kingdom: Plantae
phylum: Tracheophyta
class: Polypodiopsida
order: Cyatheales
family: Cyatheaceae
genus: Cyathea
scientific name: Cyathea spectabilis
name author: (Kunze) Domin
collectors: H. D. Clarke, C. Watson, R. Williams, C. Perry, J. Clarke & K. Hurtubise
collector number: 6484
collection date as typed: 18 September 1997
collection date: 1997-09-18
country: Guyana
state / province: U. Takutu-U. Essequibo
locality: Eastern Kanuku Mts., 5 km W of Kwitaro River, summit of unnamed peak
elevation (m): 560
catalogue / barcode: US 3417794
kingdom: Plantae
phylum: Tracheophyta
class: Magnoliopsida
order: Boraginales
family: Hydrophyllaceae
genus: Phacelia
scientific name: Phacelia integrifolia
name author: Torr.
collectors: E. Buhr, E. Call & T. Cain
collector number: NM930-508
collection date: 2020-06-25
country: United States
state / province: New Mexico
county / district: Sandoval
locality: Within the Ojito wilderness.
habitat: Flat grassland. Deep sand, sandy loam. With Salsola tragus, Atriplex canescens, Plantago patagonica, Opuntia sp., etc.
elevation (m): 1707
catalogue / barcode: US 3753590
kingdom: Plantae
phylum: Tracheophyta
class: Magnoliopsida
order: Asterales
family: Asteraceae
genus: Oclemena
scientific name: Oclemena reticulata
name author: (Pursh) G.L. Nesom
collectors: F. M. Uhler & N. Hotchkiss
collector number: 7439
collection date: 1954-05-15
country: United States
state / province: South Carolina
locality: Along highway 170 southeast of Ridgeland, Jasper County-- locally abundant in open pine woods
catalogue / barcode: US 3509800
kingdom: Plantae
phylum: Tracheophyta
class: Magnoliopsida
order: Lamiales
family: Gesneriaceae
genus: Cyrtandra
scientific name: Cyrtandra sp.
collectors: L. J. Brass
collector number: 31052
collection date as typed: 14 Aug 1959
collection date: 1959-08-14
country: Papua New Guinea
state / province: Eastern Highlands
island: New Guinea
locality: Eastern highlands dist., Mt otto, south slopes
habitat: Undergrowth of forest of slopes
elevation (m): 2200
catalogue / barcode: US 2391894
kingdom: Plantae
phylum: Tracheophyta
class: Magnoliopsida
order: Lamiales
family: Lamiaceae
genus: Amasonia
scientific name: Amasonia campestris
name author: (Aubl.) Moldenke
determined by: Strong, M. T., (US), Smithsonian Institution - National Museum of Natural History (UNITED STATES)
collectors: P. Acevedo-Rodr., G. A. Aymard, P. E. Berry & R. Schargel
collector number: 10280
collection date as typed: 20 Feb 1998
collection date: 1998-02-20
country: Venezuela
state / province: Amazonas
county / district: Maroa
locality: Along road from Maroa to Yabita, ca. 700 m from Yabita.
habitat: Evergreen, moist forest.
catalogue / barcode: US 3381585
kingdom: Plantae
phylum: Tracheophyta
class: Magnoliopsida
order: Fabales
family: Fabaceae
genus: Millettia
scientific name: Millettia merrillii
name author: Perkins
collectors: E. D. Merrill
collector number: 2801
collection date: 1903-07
═══
Please update the records above by replacing "collectors" with "collected by" throughout and leaving everything else unchanged.

[Response below]
kingdom: Plantae
phylum: Tracheophyta
class: Polypodiopsida
order: Cyatheales
family: Cyatheaceae
genus: Cyathea
scientific name: Cyathea spectabilis
name author: (Kunze) Domin
collected by: H. D. Clarke, C. Watson, R. Williams, C. Perry, J. Clarke & K. Hurtubise
collector number: 6484
collection date as typed: 18 September 1997
collection date: 1997-09-18
country: Guyana
state / province: U. Takutu-U. Essequibo
locality: Eastern Kanuku Mts., 5 km W of Kwitaro River, summit of unnamed peak
elevation (m): 560
catalogue / barcode: US 3417794
kingdom: Plantae
phylum: Tracheophyta
class: Magnoliopsida
order: Boraginales
family: Hydrophyllaceae
genus: Phacelia
scientific name: Phacelia integrifolia
name author: Torr.
collected by: E. Buhr, E. Call & T. Cain
collector number: NM930-508
collection date: 2020-06-25
country: United States
state / province: New Mexico
county / district: Sandoval
locality: Within the Ojito wilderness.
habitat: Flat grassland. Deep sand, sandy loam. With Salsola tragus, Atriplex canescens, Plantago patagonica, Opuntia sp., etc.
elevation (m): 1707
catalogue / barcode: US 3753590
kingdom: Plantae
phylum: Tracheophyta
class: Magnoliopsida
order: Asterales
family: Asteraceae
genus: Oclemena
scientific name: Oclemena reticulata
name author: (Pursh) G.L. Nesom
collected by: F. M. Uhler & N. Hotchkiss
collector number: 7439
collection date: 1954-05-15
country: United States
state / province: South Carolina
locality: Along highway 170 southeast of Ridgeland, Jasper County-- locally abundant in open pine woods
catalogue / barcode: US 3509800
kingdom: Plantae
phylum: Tracheophyta
class: Magnoliopsida
order: Lamiales
family: Gesneriaceae
genus: Cyrtandra
scientific name: Cyrtandra sp.
collected by: L. J. Brass
collector number: 31052
collection date as typed: 14 Aug 1959
collection date: 1959-08-14
country: Papua New Guinea
state / province: Eastern Highlands
island: New Guinea
locality: Eastern highlands dist., Mt otto, south slopes
habitat: Undergrowth of forest of slopes
elevation (m): 2200
catalogue / barcode: US 2391894
kingdom: Plantae
phylum: Tracheophyta
class: Magnoliopsida
order: Lamiales
family: Lamiaceae
genus: Amasonia
scientific name: Amasonia campestris
name author: (Aubl.) Moldenke
determined by: Strong, M. T., (US), Smithsonian Institution - National Museum of Natural History (UNITED STATES)
collected by: P. Acevedo-Rodr., G. A. Aymard, P. E. Berry & R. Schargel
collector number: 10280
collection date as typed: 20 Feb 1998
collection date: 1998-02-20
country: Venezuela
state / province: Amazonas
county / district: Maroa
locality: Along road from Maroa to Yabita, ca. 700 m from Yabita.
habitat: Evergreen, moist forest.
catalogue / barcode: US 3381585
kingdom: Plantae
phylum: Tracheophyta
class: Magnoliopsida
order: Fabales
family: Fabaceae
genus: Millettia
scientific name: Millettia merrillii
name author: Perkins
collected by: E. D. Merrill
collector number: 2801
collection date: 1903-07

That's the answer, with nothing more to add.